On présente souvent l’engagement écologique sous le prisme de la punition, de la contrainte, qu’est-ce que l’engagement t’a apporté de positif et de joyeux ?
Je ne me prive pas, je ne pense pas qu’il faille se priver. Il faut simplement faire avec ses armes. Quand je parlais de la nourriture, moi qui mange peu de viande, ce serait effectivement me priver que de ne pas en manger. Pour autant, je pense que je fais ma part et qu’au contraire, ça permet de découvrir davantage de choses. En mangeant de saison, par exemple, on découvre une tonne de plats auxquels on ne pense pas forcément. Sinon, par définition, on mange toujours les mêmes choses et c’est assez dommage. Pour les voyages, ça permet de découvrir de nouvelles façons de se déplacer. Le vélo, c’est extraordinaire. Qu’on débute ou pas, on commence par des distances qui sont adaptées à ses compétences. Puis, au fur et à mesure, on y prend goût, on va de plus en plus loin et on peut faire le tour du monde à vélo ! Rien que le fait d’aller au travail à vélo : on arrive joyeux, on fait un peu de sport, on ne passe pas sa vie sous terre, on dépense moins d’argent.

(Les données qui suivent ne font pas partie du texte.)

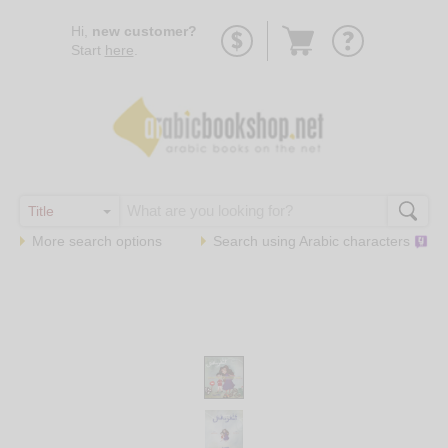
Go
Hi,
new customer?
to
Start
here
.
basket
More search options
Search using
Arabic
characters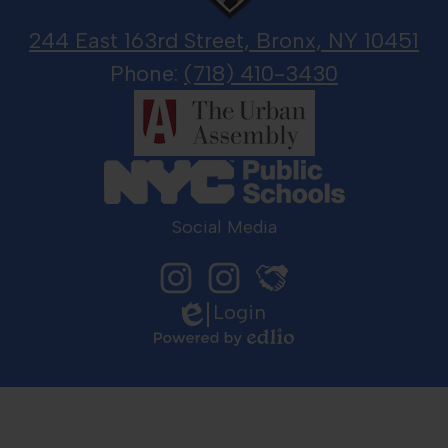
244 East 163rd Street, Bronx, NY 10451
Phone:
(718) 410-3430
Social Media
Login
Instagram
LGJ
Edlio
Principal
Sports
Johnson
Media
sits
Powered
with
by
LGJ
Edlio
Sports
Media
to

Je vois plus de bénéfices que de contraintes dans le fait d’avoir un comportement plus adapté à la sauvegarde de la planète.

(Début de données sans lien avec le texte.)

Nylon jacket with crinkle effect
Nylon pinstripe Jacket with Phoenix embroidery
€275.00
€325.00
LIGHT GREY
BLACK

En parlant de travail, est-ce que tu sens que tu as de l’impact dans le tien ?
Pour « On sème en ville », un impact oui, mais limité pour l’instant, à mon échelle. Mais ça me fait plaisir. Le vélo, j’en suis un ambassadeur. Là où j’ai le plus d’impact, c’est aujourd’hui chez Ekwateur. Je suis responsable commercial dans la partie B2B. On fait des offres sur mesure pour les entreprises et les collectivités. Concrètement, on leur propose des offres d’énergie renouvelable, que ce soit l’électricité ou du gaz, pour qu’ils délaissent les énergies fossiles. Je pense que c’est hyper important de commencer à changer ces choses-là. On touche beaucoup de gens et on voit vraiment un impact direct.
Es-tu éco-anxieux ou arrives-tu à rester optimiste ?
Honnêtement, j’essaie de ne pas trop me mettre de pression par rapport à ça. Je me dis que je fais ce que je peux avec les moyens que j’ai. Je pense que ce sont des choses qui me dépassent, ce sont des choix qui sont politiques et je ne suis pas engagé dans la politique. Je vais voter comme tout le monde et ça s’arrête là. J’ai mes gestes au quotidien qui me donnent « bonne conscience » et qui font que je suis droit dans mes bottes. Je ne suis pas éco-anxieux, par contre, ça me fait de la peine de voir la situation actuelle : les séismes, les inondations, les feux de forêt, etc. Cela fait mal au cœur, d’autant plus qu’on sait que ça va s’intensifier. Oui, il faut agir, mais ce n’est pas mon anxiété qui fera avancer les choses. Je pense que chacun fait à la hauteur de ses moyens, en fonction de ses valeurs. C’est bien de pouvoir être aussi l’ambassadeur de ça, de pouvoir en discuter sans contraindre ni être moralisateur. C’est un équilibre à trouver. Je pense qu’il faut le faire pour soi et pas pour prouver des choses.